* [Requirement]
Down to the last line, retype each line of the entries exactly, starting with the one that contains "M 655,1443 L 694,1263".

* [Recorded data]
- Opening Delimiter -
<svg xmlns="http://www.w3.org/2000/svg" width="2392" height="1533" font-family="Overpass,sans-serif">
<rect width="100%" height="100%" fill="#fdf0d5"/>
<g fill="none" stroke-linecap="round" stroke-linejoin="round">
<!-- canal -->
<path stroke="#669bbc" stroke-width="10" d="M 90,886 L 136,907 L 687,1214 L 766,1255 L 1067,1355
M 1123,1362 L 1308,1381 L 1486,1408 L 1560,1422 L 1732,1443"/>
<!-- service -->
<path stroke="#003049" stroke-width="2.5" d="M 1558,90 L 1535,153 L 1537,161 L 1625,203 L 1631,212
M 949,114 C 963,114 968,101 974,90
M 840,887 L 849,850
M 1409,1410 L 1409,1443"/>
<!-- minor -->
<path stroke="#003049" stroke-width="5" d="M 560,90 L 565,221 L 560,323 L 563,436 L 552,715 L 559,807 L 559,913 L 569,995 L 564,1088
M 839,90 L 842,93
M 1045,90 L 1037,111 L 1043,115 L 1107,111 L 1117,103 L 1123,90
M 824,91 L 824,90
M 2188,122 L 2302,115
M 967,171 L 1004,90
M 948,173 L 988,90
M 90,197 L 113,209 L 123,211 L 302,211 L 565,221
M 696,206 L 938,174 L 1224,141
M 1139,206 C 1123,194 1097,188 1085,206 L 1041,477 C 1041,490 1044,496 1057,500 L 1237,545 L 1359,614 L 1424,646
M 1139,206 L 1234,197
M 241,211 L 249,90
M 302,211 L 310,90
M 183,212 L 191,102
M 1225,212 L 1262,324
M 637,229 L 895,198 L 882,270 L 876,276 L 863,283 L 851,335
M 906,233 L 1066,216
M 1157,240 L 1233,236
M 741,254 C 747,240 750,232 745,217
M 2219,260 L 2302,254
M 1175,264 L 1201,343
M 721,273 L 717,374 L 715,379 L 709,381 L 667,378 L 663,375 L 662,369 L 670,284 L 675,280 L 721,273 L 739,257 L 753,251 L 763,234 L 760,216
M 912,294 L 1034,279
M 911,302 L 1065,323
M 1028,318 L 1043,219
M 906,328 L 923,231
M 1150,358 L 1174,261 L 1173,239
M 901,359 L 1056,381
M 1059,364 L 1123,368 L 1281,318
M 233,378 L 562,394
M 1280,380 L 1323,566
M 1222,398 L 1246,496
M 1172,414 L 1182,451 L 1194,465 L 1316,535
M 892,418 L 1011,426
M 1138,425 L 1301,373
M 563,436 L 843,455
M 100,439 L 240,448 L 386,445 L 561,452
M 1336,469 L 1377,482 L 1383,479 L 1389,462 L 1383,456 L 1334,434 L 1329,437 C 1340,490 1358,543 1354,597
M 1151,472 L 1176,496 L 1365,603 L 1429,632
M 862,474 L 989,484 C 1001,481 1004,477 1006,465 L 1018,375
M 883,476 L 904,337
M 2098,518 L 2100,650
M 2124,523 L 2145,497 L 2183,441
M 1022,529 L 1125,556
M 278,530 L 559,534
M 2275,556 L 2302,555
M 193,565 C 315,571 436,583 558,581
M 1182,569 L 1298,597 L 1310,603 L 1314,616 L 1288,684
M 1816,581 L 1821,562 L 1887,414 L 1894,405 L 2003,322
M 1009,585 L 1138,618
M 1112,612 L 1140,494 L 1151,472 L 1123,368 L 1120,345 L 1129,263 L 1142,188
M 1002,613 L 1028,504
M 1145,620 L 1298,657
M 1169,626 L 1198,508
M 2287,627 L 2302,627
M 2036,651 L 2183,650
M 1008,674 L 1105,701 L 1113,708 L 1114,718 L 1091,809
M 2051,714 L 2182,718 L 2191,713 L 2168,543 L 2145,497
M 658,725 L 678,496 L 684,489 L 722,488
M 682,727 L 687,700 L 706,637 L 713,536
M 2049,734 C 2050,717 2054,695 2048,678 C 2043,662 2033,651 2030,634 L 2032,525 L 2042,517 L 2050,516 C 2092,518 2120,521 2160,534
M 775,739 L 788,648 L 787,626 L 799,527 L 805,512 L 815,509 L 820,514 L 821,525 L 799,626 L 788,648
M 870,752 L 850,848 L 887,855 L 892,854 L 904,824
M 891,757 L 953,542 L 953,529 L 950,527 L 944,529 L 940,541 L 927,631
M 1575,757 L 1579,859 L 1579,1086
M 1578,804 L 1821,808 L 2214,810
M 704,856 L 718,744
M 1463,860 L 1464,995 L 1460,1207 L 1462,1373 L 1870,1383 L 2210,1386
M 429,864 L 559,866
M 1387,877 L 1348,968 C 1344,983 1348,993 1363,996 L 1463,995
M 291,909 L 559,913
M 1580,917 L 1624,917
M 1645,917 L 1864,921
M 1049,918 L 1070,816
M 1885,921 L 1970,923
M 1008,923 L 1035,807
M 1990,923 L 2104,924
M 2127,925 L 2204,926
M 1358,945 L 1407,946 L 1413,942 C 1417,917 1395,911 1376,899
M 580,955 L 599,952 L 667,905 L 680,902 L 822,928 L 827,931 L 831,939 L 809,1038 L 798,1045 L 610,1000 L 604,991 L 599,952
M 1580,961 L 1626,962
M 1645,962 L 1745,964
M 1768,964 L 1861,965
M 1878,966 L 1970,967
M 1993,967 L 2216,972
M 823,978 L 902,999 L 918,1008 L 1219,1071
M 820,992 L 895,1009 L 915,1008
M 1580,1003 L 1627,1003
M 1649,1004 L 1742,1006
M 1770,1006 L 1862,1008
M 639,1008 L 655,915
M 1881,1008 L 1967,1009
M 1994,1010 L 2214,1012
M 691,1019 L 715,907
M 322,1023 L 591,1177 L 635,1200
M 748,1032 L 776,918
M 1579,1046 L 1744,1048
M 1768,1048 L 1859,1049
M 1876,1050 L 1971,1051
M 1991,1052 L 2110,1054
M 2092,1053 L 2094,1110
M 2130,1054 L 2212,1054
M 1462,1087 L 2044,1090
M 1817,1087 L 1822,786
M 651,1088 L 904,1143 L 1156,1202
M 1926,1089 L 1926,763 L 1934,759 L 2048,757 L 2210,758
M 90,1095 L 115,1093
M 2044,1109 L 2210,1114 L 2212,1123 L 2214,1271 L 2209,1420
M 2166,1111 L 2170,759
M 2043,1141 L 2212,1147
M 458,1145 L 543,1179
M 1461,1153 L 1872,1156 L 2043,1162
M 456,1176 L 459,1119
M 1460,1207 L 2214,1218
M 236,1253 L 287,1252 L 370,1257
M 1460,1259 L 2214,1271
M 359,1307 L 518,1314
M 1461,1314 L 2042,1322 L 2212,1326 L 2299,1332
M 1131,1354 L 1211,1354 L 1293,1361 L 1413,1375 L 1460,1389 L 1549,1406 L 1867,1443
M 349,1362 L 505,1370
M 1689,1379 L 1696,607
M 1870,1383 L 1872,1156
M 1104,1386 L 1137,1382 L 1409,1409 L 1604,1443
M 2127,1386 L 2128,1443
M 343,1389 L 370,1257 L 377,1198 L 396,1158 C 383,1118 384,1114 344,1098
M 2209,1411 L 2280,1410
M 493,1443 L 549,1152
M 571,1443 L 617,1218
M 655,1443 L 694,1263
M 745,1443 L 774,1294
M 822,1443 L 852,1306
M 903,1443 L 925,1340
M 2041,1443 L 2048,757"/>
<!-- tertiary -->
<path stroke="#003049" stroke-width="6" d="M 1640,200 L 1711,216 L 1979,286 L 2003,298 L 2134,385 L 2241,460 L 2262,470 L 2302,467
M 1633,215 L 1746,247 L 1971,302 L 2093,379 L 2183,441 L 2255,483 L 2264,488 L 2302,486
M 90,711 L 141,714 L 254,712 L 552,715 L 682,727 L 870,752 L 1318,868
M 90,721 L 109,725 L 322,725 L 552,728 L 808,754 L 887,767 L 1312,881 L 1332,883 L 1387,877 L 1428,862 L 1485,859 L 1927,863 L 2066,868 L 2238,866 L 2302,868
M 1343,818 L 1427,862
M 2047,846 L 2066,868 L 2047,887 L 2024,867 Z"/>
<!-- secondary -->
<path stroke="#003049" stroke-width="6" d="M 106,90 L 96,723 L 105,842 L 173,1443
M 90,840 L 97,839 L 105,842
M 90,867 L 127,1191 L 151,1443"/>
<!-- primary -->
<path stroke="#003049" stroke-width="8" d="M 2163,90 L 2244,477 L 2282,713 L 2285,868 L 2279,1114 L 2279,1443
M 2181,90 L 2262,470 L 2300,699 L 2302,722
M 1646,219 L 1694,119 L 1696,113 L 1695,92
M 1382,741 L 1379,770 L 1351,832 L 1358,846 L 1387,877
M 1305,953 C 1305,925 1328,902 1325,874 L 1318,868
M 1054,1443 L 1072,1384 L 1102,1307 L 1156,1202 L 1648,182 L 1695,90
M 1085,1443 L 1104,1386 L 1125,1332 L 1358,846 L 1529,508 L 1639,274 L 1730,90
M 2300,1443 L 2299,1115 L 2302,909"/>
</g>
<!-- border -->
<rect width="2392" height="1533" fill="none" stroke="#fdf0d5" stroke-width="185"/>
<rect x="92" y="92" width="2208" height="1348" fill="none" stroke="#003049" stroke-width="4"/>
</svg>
- Closing Delimiter -
* [Exercise output]
M 655,1443 L 694,1263
M 745,1443 L 774,1294
M 822,1443 L 852,1306
M 903,1443 L 925,1340
M 2041,1443 L 2048,757"/>
<!-- tertiary -->
<path stroke="#003049" stroke-width="6" d="M 1640,200 L 1711,216 L 1979,286 L 2003,298 L 2134,385 L 2241,460 L 2262,470 L 2302,467
M 1633,215 L 1746,247 L 1971,302 L 2093,379 L 2183,441 L 2255,483 L 2264,488 L 2302,486
M 90,711 L 141,714 L 254,712 L 552,715 L 682,727 L 870,752 L 1318,868
M 90,721 L 109,725 L 322,725 L 552,728 L 808,754 L 887,767 L 1312,881 L 1332,883 L 1387,877 L 1428,862 L 1485,859 L 1927,863 L 2066,868 L 2238,866 L 2302,868
M 1343,818 L 1427,862
M 2047,846 L 2066,868 L 2047,887 L 2024,867 Z"/>
<!-- secondary -->
<path stroke="#003049" stroke-width="6" d="M 106,90 L 96,723 L 105,842 L 173,1443
M 90,840 L 97,839 L 105,842
M 90,867 L 127,1191 L 151,1443"/>
<!-- primary -->
<path stroke="#003049" stroke-width="8" d="M 2163,90 L 2244,477 L 2282,713 L 2285,868 L 2279,1114 L 2279,1443
M 2181,90 L 2262,470 L 2300,699 L 2302,722
M 1646,219 L 1694,119 L 1696,113 L 1695,92
M 1382,741 L 1379,770 L 1351,832 L 1358,846 L 1387,877
M 1305,953 C 1305,925 1328,902 1325,874 L 1318,868
M 1054,1443 L 1072,1384 L 1102,1307 L 1156,1202 L 1648,182 L 1695,90
M 1085,1443 L 1104,1386 L 1125,1332 L 1358,846 L 1529,508 L 1639,274 L 1730,90
M 2300,1443 L 2299,1115 L 2302,909"/>
</g>
<!-- border -->
<rect width="2392" height="1533" fill="none" stroke="#fdf0d5" stroke-width="185"/>
<rect x="92" y="92" width="2208" height="1348" fill="none" stroke="#003049" stroke-width="4"/>
</svg>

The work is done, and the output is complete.